ZUKUNFT: Warum spielte trotz vieler neuer Technologien und auch eigener Erfindungen für Sie Tageslicht immer eine große Rolle?

CHRISTIAN BARTENBACH: Am Anfang war für mich Kunstlicht auch wichtig, ich wollte es verstehen und ergründen. Es war aber trotzdem immer ein Fenster da, am Tag ist es also hell, in der Nacht dunkel. Über die Adaptionstheorie wusste ich, dass ein Fenster auch blendet. Irgendwann wurde mir klar, dass man ein Fenster als Leuchte sehen kann.

 

ZUKUNFT: Was in der Architektur Ihrer Meinung nach nicht der Fall ist.

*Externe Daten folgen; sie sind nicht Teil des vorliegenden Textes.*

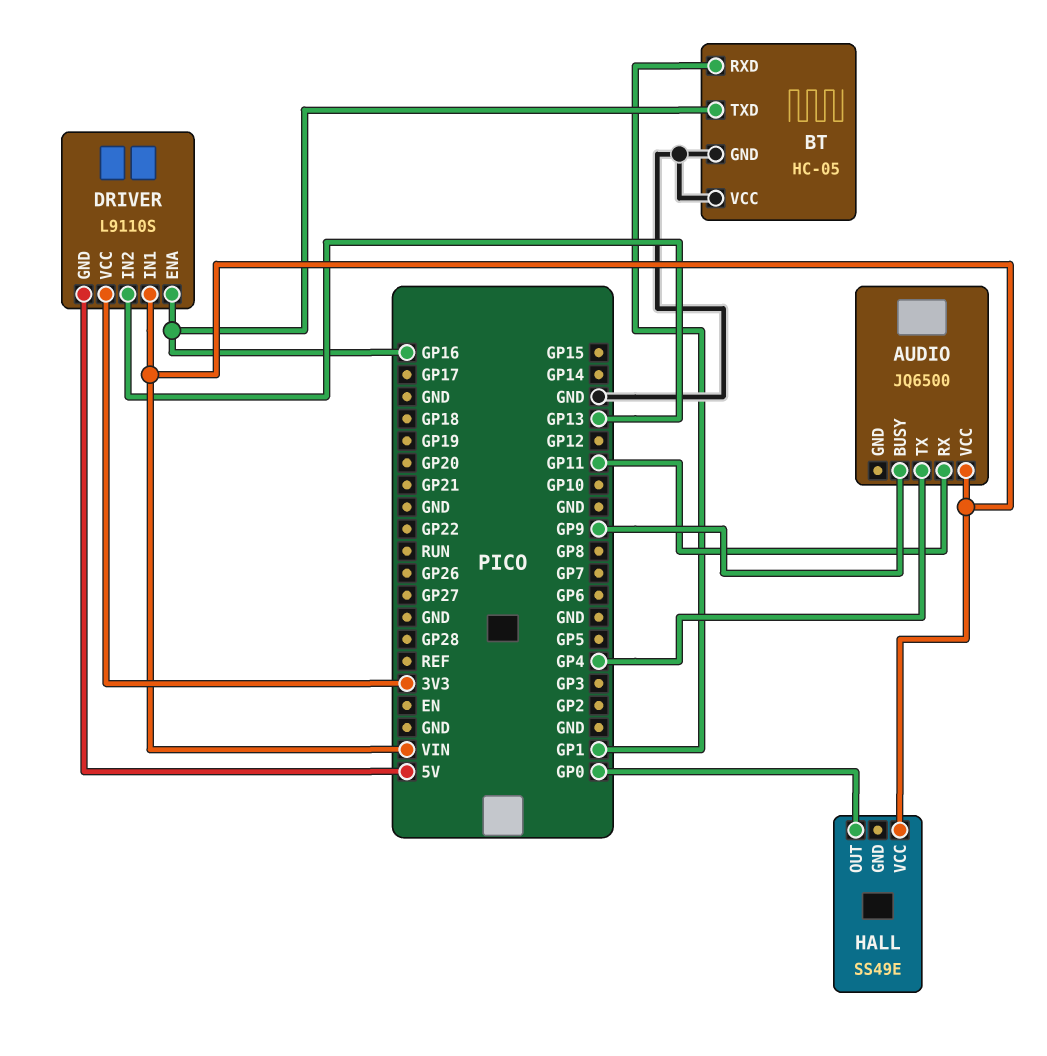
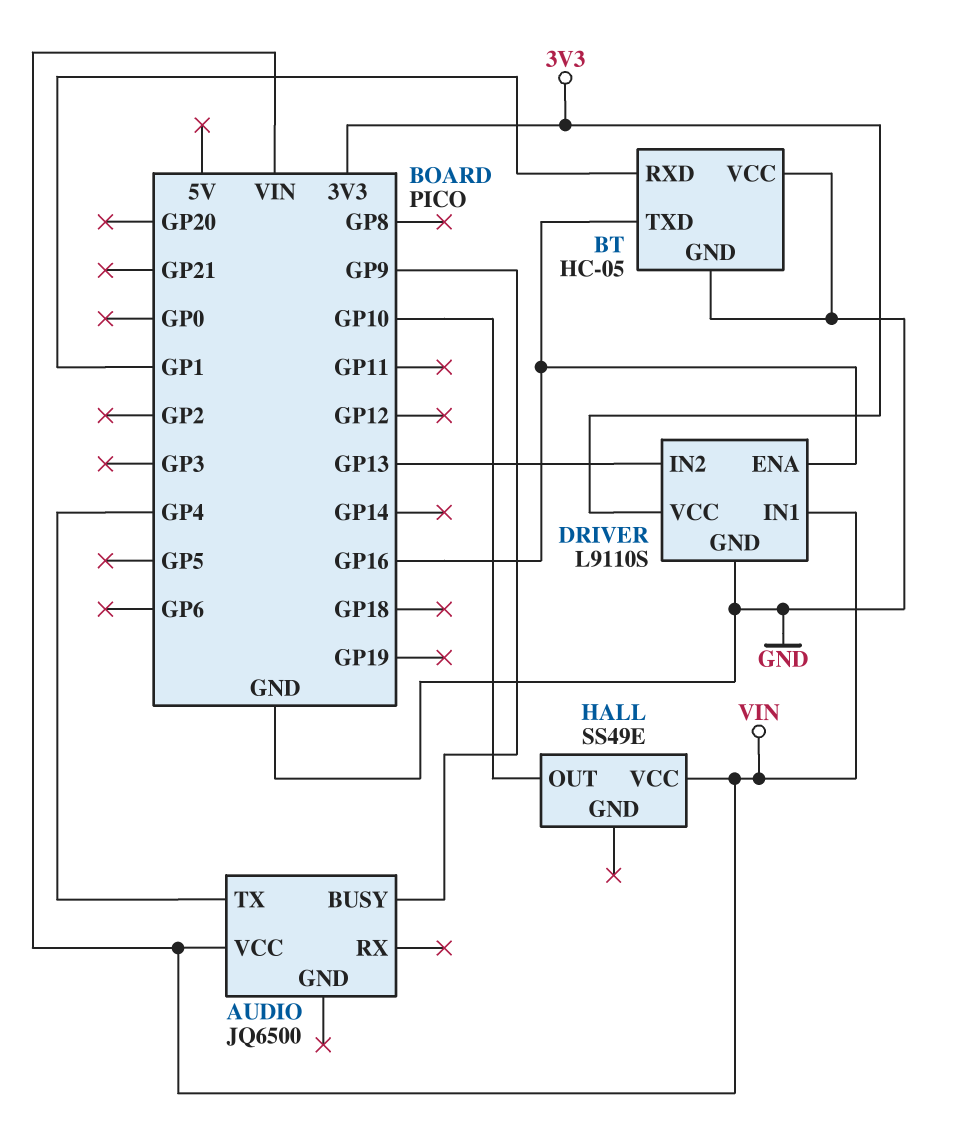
AUDIO pin RX: GP11 -> none
DRIVER pin GND: 5V -> GND
HALL pin OUT: GP0 -> GP10

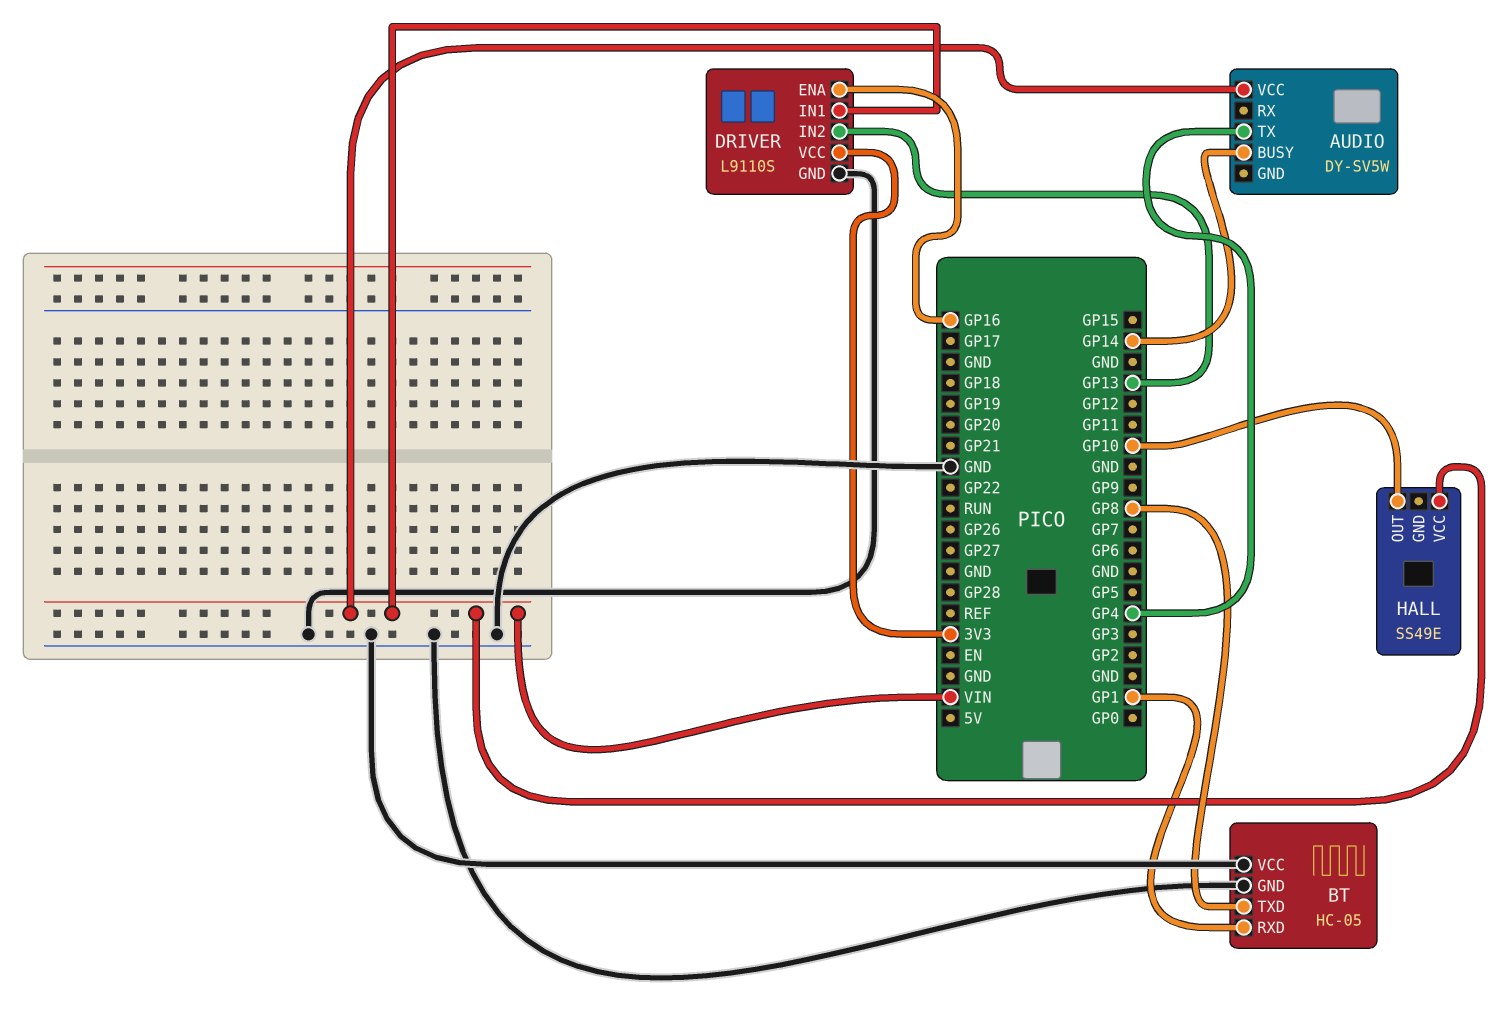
AUDIO: JQ6500 -> DY-SV5W
AUDIO pin BUSY: GP9 -> GP14
BT pin TXD: GP16 -> GP8

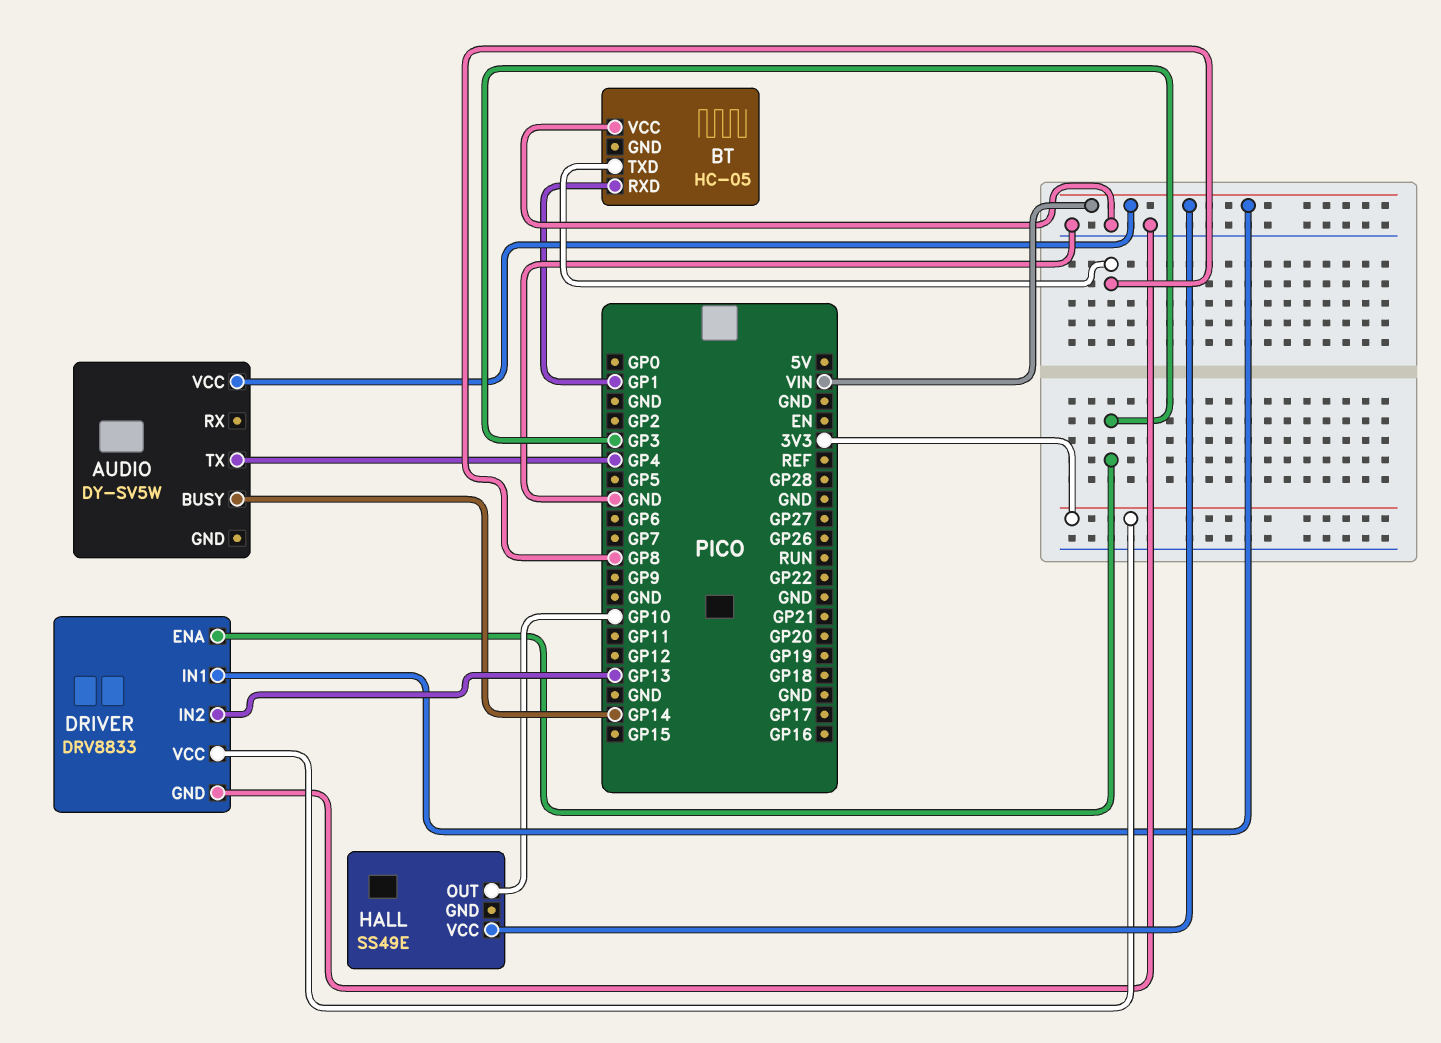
BT pin GND: GND -> none
DRIVER: L9110S -> DRV8833
DRIVER pin ENA: GP16 -> GP3

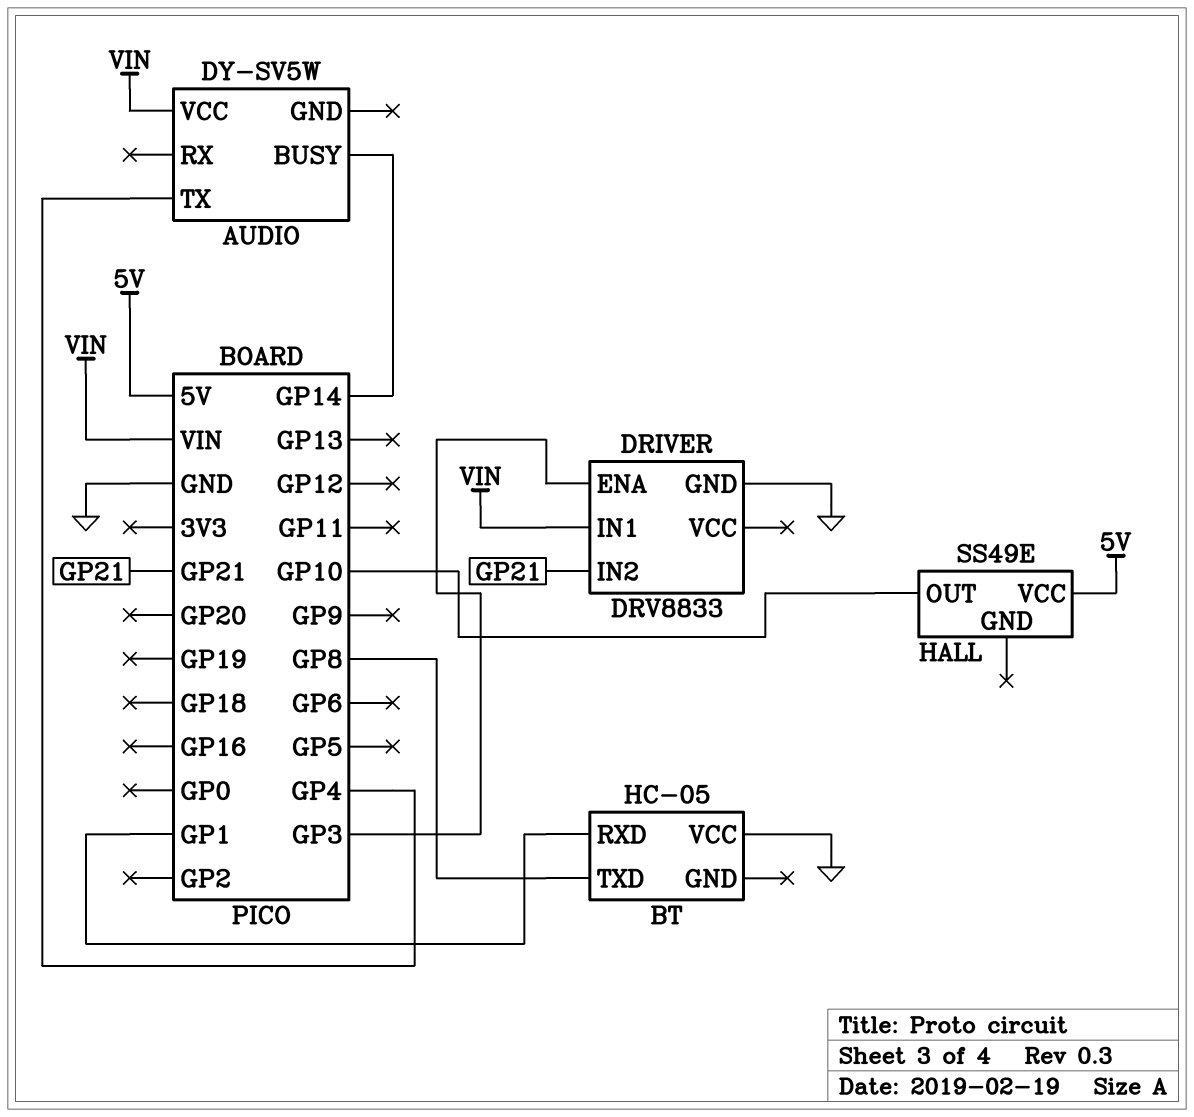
DRIVER pin IN2: GP13 -> GP21
DRIVER pin VCC: 3V3 -> none
HALL pin VCC: VIN -> 5V

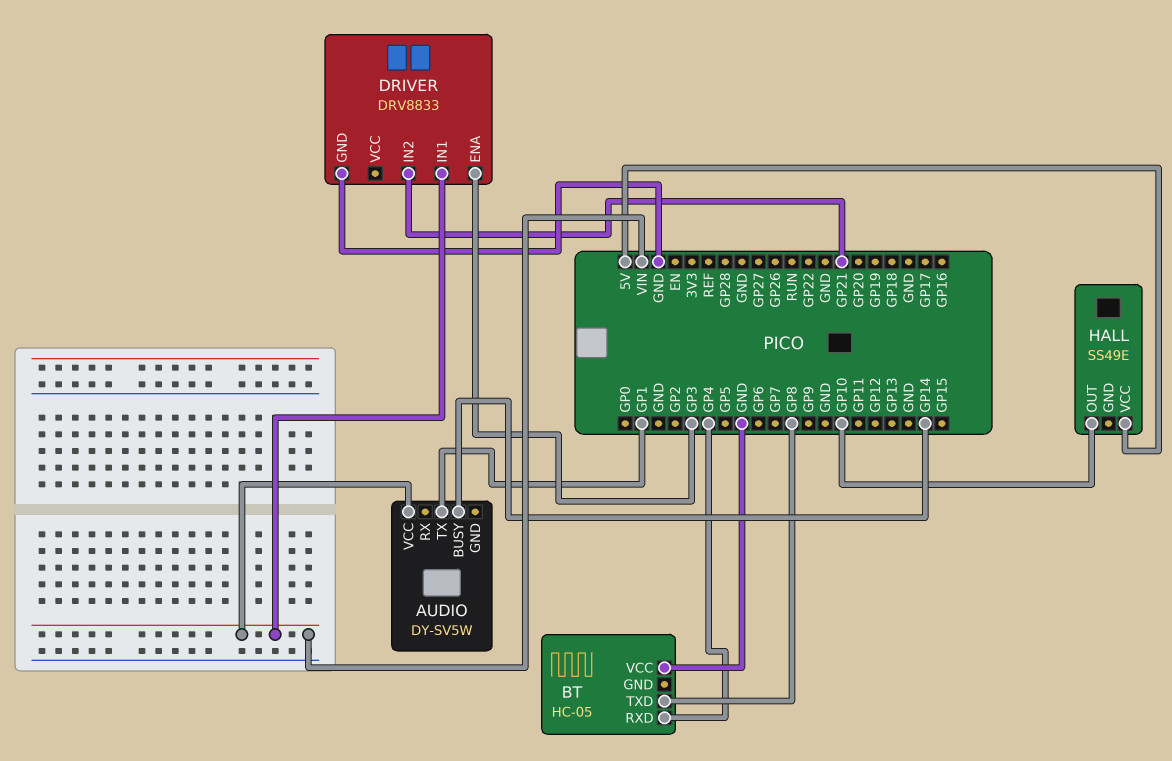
AUDIO pin TX: GP4 -> GP1
BT pin RXD: GP1 -> GP4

CHRISTIAN BARTENBACH: Der Tiroler Architekt Josef Lackner hat immer gesagt: „Käse mit Löcher.“ Man baut etwas und macht einfach ein paar Öffnungen. Das war vor der Erfindung des elektrischen Lichts anders, da wurde tageslichttransparent gebaut. Ohne Tageslichttransparenz hätte man ja ständig eine Fackel gebraucht. Mit dem elektrischen Licht ist man von Tageslicht auf Kunstlicht übergegangen, die Räume wurden niedriger, Fenster zu reinen Öffnungen.

 

ZUKUNFT: Tagesllichtlose Architektur ist für Sie also eine historische Entwicklung?

CHRISTIAN BARTENBACH: Ja, das hat sich über mehrere Jahrzehnte hingezogen. Ich kann mich noch an die Zeit erinnern, in der ich mich mit Licht zu beschäftigen begann. Damals war es interessant, fensterlose Räume zu machen, weil man der Ansicht war, konstantes Kunstlicht wäre besser als Tageslicht, speziell in der Industrie dachte man so. Das Tageslicht wurde damals, wie schon gesagt, auf Löcher in der Mauer reduziert. Seit 150, 200 Jahren denkt man nicht mehr daran, wo ein Fenster hin soll. Auch die Vorschriften für Fenster kommen aus dem Lüftungsbereich – ein Fenster dient dem Lüften, nicht dem Durchlass von Tageslicht.

 

ZUKUNFT: Heute wird aber viel mit Glas, also tageslichttransparent gebaut …

CHRISTIAN BARTENBACH: … trotzdem brennt überall Kunstlicht – das dürfte eigentlich gar nicht sein.

 

ZUKUNFT: Glauben Sie an einen Wandel im Denken, Bauen und Lehren?

CHRISTIAN BARTENBACH: Ich bin der Überzeugung, dass man Licht und Visualität in die Architektur integrieren wird. Ich glaube auch, dass es für die Universität Innsbruck eine Besonderheit wäre, wenn sich die Architektur stark am Thema Licht ausrichten würde, weil es immer noch nicht Allgemeingut und -wissen ist. Geredet wird viel, getan aber nicht.